Viele Erkrankungen oder zootechnische Maßnahmen bei Rindern können mit Schmerzen verbunden sein. Hierzu gehören beispielsweise Eingriffe wie die Enthornung oder Kastration, aber auch Lahmheiten oder respiratorische Erkrankungen. Der Einsatz von lokal oder systemisch wirkenden Schmerzmitteln ist daher bei vielen Eingriffen und Erkrankungen indiziert. Der tatsächliche Einsatz von Analgetika hängt in Fällen, in denen deren Einsatz nicht zwingend vorgeschrieben ist, allerdings von der Einschätzung der behandelnden Person ab.
Eine amerikanische Studie hat in einer Umfrage mit 1.187 Teilnehmern (497 Rinderhalter, 569 Rindertierärzte und 121 Personen mit beiden Rollen) nun untersucht, welche Faktoren den Einsatz einer Schmerzmedikation im Rahmen von Erkrankungen oder potenziell schmerzhaften Eingriffen beeinflussen. Befragt wurden die Teilnehmer zur erwarteten Schmerzhaftigkeit und dem Einsatz von Analgetika bei Tieren verschiedener Altersgruppen (unter zwei Monate, zwei bis zwölf Monate, über zwölf Monate) in folgenden Situationen: chirurgische Eingriffe am Abdomen, chirurgische Kastrationen, Kastrationen mit Gummiringen, Enthornen mit einem Brennstab oder einer Ätzpaste, Heißbrand, Kaltbrand, Rindergrippe und Lahmheiten.

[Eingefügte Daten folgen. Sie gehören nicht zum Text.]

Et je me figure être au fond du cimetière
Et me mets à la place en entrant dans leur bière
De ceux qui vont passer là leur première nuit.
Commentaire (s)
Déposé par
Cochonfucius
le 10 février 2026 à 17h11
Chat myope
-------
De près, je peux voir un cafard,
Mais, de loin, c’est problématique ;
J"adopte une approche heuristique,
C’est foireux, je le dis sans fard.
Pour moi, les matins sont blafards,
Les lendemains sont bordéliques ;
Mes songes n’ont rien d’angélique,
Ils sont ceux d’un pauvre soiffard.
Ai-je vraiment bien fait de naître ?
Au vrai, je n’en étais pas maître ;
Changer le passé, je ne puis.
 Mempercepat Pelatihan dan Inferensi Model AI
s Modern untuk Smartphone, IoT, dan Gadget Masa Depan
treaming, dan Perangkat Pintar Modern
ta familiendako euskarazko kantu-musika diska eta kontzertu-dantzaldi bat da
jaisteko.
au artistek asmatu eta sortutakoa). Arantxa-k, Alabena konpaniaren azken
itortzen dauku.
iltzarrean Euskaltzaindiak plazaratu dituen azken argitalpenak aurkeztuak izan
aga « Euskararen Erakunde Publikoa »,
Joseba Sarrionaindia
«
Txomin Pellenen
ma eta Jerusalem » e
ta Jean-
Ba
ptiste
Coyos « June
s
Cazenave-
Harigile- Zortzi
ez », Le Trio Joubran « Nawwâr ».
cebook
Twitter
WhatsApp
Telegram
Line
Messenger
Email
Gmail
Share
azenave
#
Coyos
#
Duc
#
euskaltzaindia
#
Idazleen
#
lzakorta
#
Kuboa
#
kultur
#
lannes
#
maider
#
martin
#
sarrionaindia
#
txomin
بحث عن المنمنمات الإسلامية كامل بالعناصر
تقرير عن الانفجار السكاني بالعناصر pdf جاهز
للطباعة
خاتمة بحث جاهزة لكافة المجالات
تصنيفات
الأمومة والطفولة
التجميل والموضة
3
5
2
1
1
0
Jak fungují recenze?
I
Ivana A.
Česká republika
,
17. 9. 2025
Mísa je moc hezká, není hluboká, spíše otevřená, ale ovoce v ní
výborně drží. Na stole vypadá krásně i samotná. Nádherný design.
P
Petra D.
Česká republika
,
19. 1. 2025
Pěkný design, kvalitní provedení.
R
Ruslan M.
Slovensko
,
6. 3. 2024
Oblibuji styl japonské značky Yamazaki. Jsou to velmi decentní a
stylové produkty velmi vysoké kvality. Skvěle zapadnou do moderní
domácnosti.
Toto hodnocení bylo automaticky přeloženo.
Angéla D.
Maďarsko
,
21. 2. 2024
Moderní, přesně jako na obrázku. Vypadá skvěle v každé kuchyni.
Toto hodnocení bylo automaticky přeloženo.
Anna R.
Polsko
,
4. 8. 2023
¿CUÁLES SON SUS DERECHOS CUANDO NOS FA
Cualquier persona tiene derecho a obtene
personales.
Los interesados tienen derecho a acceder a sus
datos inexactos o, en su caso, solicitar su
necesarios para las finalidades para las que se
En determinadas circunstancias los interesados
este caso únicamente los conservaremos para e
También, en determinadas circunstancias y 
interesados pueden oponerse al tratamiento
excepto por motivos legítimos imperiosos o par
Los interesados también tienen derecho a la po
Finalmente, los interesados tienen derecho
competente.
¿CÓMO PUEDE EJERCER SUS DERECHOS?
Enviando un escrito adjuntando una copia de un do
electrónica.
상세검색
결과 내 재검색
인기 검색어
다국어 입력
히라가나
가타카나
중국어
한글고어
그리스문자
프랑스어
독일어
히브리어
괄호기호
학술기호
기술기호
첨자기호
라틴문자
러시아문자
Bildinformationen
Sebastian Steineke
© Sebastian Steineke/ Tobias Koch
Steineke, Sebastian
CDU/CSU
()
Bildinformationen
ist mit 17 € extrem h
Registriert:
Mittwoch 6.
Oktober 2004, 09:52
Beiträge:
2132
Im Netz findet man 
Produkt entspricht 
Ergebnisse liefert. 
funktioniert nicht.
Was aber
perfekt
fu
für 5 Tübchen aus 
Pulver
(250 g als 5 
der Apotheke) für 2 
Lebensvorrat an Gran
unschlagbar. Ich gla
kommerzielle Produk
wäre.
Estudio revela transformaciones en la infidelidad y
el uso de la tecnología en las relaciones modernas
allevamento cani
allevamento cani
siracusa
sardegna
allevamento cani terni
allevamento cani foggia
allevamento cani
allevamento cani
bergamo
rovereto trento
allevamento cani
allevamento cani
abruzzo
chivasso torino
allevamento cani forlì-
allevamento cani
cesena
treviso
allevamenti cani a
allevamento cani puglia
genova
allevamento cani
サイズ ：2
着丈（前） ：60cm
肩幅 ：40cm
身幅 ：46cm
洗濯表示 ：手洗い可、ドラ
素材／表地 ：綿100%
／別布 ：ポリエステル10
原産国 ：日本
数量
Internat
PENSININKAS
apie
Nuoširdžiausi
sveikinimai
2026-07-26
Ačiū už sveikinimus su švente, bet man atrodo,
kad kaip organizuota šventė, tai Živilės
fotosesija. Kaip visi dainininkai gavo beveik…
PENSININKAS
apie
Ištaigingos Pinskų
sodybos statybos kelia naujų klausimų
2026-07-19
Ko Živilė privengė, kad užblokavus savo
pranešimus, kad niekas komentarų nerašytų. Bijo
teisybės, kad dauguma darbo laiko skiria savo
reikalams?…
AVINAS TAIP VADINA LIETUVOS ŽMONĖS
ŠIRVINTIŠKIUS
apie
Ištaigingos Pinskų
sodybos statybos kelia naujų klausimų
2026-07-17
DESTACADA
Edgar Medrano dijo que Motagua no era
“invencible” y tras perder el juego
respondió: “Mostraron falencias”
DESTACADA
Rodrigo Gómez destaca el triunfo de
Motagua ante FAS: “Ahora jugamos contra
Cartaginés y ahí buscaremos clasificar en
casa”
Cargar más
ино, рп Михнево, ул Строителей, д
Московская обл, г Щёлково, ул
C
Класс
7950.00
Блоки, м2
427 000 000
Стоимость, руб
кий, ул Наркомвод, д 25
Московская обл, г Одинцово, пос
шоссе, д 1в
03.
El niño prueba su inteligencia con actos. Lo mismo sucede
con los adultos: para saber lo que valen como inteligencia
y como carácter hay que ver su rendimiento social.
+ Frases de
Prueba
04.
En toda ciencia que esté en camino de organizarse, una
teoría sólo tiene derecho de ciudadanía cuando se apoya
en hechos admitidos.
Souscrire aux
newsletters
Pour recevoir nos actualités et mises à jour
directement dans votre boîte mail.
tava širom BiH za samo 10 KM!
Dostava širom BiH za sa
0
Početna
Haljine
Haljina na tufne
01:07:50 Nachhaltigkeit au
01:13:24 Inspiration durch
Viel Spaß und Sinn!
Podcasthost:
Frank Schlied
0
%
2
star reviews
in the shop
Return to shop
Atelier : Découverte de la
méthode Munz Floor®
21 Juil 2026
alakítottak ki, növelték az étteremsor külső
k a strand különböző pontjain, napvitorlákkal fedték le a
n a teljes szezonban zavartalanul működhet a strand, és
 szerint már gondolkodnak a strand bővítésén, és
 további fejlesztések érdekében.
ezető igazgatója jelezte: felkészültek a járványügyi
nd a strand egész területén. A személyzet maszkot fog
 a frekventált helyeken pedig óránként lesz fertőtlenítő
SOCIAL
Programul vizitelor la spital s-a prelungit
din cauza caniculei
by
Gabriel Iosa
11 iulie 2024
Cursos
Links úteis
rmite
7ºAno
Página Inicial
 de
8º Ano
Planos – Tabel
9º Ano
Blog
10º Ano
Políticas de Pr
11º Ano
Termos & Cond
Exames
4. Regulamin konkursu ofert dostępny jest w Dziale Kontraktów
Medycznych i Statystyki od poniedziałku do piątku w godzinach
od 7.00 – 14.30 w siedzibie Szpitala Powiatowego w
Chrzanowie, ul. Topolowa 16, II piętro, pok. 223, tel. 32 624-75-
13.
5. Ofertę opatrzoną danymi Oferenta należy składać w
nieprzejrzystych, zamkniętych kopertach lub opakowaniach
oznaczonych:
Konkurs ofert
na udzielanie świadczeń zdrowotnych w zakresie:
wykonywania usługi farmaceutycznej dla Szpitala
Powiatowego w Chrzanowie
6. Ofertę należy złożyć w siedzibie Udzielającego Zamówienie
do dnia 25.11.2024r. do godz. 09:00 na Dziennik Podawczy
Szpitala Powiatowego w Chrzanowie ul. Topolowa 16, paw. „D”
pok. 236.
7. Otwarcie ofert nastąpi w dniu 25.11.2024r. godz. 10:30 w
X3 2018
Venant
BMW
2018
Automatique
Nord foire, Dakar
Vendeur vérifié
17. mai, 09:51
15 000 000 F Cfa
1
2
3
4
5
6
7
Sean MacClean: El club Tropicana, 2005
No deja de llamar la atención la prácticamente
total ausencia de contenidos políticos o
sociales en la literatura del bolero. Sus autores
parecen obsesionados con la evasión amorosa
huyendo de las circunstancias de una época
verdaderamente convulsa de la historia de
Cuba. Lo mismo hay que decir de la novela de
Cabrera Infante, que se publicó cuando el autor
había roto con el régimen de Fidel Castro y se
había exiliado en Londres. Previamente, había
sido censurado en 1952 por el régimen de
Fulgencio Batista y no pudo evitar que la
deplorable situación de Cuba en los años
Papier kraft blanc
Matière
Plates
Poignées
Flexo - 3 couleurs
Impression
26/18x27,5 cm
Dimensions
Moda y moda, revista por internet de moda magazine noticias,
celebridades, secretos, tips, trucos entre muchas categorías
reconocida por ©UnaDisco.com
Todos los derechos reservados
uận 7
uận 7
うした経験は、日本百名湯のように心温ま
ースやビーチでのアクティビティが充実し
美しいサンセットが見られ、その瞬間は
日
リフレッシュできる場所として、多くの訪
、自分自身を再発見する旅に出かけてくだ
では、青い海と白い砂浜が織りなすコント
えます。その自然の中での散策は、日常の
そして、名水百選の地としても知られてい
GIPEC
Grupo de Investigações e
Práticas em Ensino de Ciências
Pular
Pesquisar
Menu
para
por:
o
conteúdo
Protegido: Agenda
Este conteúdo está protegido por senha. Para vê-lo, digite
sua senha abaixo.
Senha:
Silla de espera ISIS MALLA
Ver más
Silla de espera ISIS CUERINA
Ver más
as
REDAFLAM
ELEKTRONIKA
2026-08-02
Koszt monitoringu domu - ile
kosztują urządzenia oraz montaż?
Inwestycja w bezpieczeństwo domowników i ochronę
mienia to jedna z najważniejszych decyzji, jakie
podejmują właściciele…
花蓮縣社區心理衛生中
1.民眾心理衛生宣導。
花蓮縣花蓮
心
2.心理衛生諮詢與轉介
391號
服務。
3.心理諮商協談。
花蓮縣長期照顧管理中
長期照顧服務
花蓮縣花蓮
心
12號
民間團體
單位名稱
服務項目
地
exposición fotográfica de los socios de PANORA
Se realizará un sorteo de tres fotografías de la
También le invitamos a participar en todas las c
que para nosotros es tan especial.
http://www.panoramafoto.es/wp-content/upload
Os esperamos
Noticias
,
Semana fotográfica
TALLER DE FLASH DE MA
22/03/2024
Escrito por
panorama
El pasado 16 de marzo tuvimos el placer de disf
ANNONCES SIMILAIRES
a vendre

Tierärzte und Landwirte schätzen Schmerzhaftigkeit unterschiedlich ein
Im Vergleich zu Rinderhaltern bewerteten Tierärzte nahezu alle Eingriffe als schmerzhafter. Ebenso beurteilten Frauen im Vergleich zu Männern die untersuchten Eingriffe als schmerzhafter. Das Alter der befragten Personen hatte hingegen keinen Einfluss auf die wahrgenommene Schmerzhaftigkeit. Personen, die Eingriffe oder Krankheitszustände als schmerzhafter einschätzten, setzten häufiger eine lokale oder systemische Analgesie in der betreffenden Situation und bei der entsprechenden Altersgruppe ein.
Top Job:
Auch wenn in Deutschland eine andere Gesetzgebung zugrunde liegt und bei einigen untersuchten Eingriffen eine Schmerzmedikation vorgeschrieben ist bzw. diese Eingriffe gar nicht erst erlaubt sind (bspw. die Kastration von Rindern mit Gummiringen), zeigt die vorliegende Studie, dass der Einsatz einer Analgesie von der individuellen Wahrnehmung der Schmerzhaftigkeit der behandelnden Person abhängt. Dies ist auch für den deutschen Kontext wichtig. Das Schaffen von mehr Bewusstsein für die Schmerzhaftigkeit bestimmter Erkrankungen oder Eingriffe (bspw. Klauenbehandlungen) könnte dazu beitragen, dass mehr Tieren eine Analgesie zukommt.
Originalpublikation
Edwards-Callaway LN, Keller KP, Oselinsky K, Johnstone E, Cramer C et al. (2023): A nationwide survey on producer and veterinarian perceptions of the painfulness of procedures and disease states in dairy and beef cattle. Front Pain Res (Lausanne) 4: 1059224. doi.org/10.3389/fpain.2023.1059224.